After months of shipping 3TB hard drives inside USB enclosures and network-attached storage boxes, Seagate is finally ready to let one stand on its own. The company has announced that a 3TB flavor of its flagship Barracuda XT desktop drive is now shipping. Unlike the 3TB Caviar Green, which uses four platters and has a 5,400-RPM spindle speed, the new 'cuda spins five 600GB discs at 7,200 RPM.
That configuration sounds familiar because it's the same one used in Hitachi's Deskstar 7K3000. Seagate's platters have a higher areal density than Hitachi's, though. The Barracuda squeezes 488 gigabits into every square inch of surface area, while the Deskstar's areal density is only 411 Gb/in².
At its fastest, Seagate claims the new 'cuda can push bits at 149MB/s. Obviously, sustained transfers won't be able to do much with the drive's 6Gbps Serial ATA interface. However, burst transfers from the drive's generous 64MB DRAM cache could enjoy a modest speed boost from the faster data pipe.
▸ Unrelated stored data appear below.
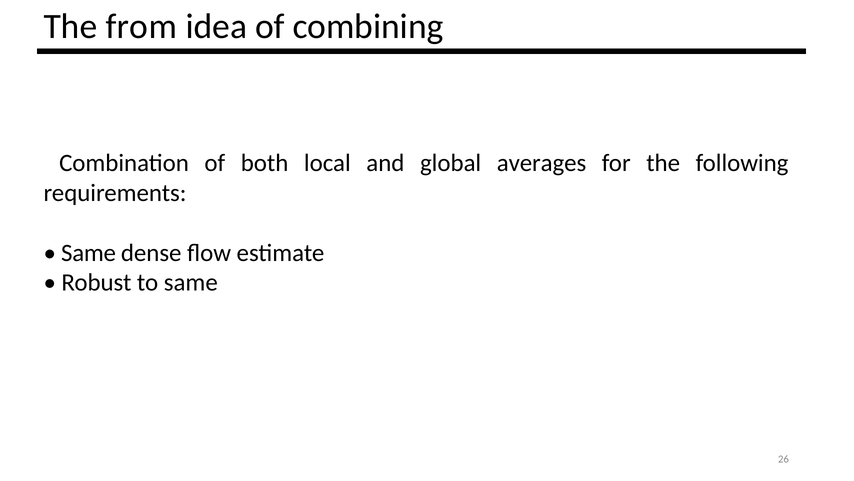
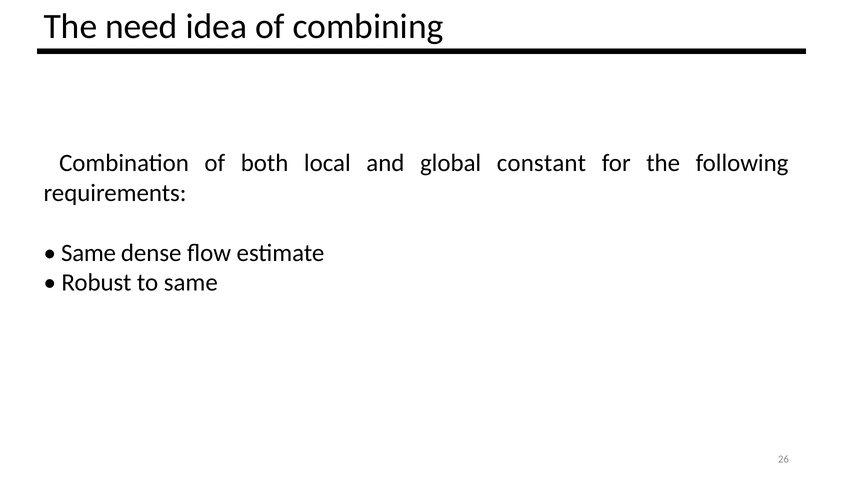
from: from -> need
averages: averages -> constant
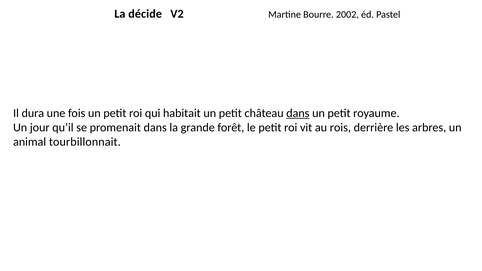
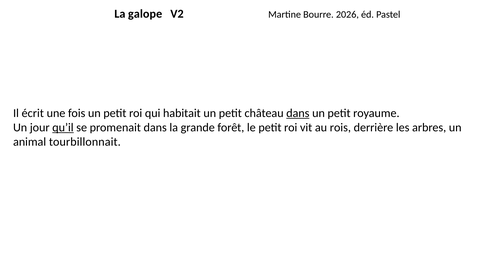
décide: décide -> galope
2002: 2002 -> 2026
dura: dura -> écrit
qu’il underline: none -> present
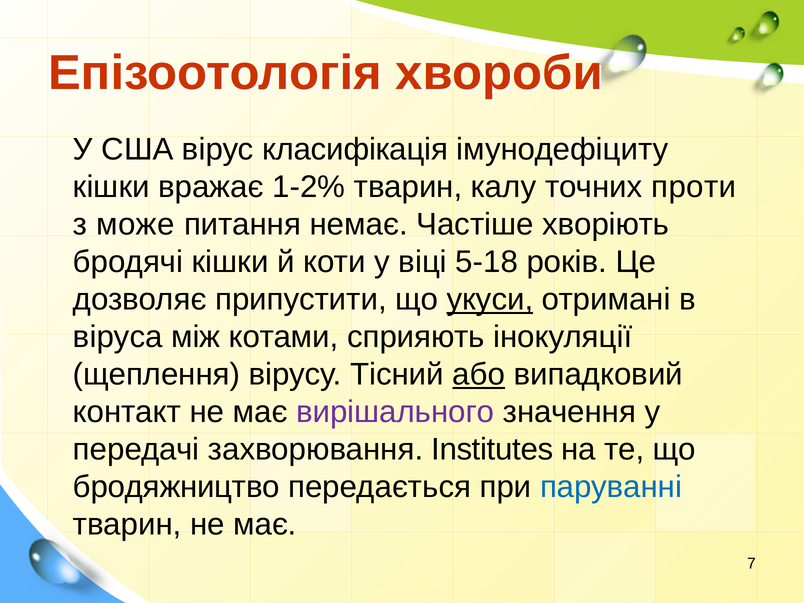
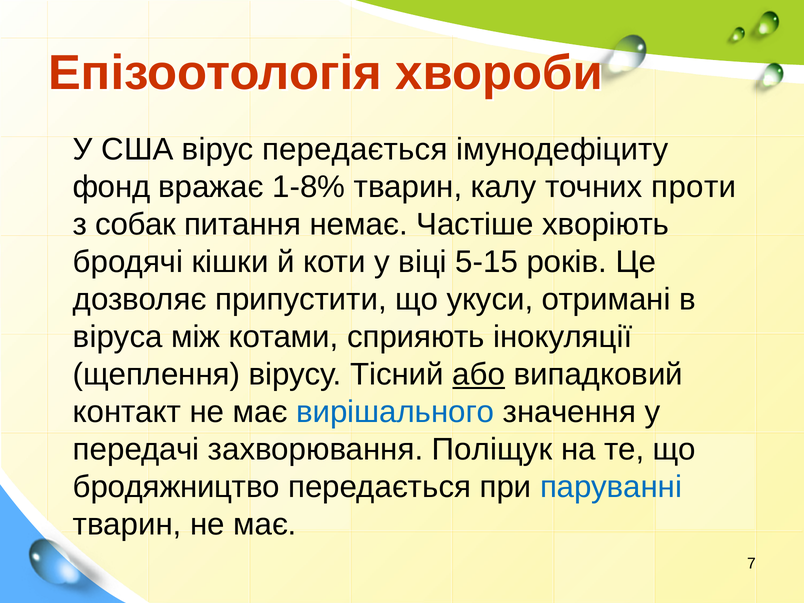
вірус класифікація: класифікація -> передається
кішки at (111, 187): кішки -> фонд
1-2%: 1-2% -> 1-8%
може: може -> собак
5-18: 5-18 -> 5-15
укуси underline: present -> none
вирішального colour: purple -> blue
Institutes: Institutes -> Поліщук
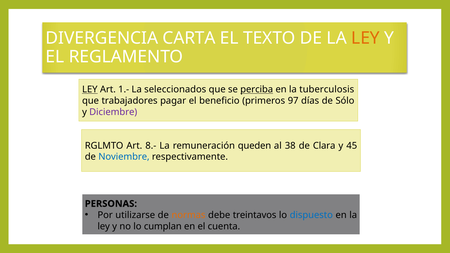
To help folks sort out the confusion surrounding the 2.19TB barrier, Seagate has put up a helpful page that includes a download link to its own DiscWizard software. This app unlocks the drive's full capacity under Windows XP and allows users to boot from it with systems that lack UEFI BIOSes. The latter is an important consideration given that this is a 7,200-RPM model more likely to be used as a system drive than the low-power Caviar Green.
The press release doesn't reveal the Barracuda XT 3TB's price or when it will arrive on retail shelves. You can probably expect a bit of a premium, though. Although the 3TB Caviar Green is down to $200 at Newegg, the Deskstar 7K3000 is selling for $350.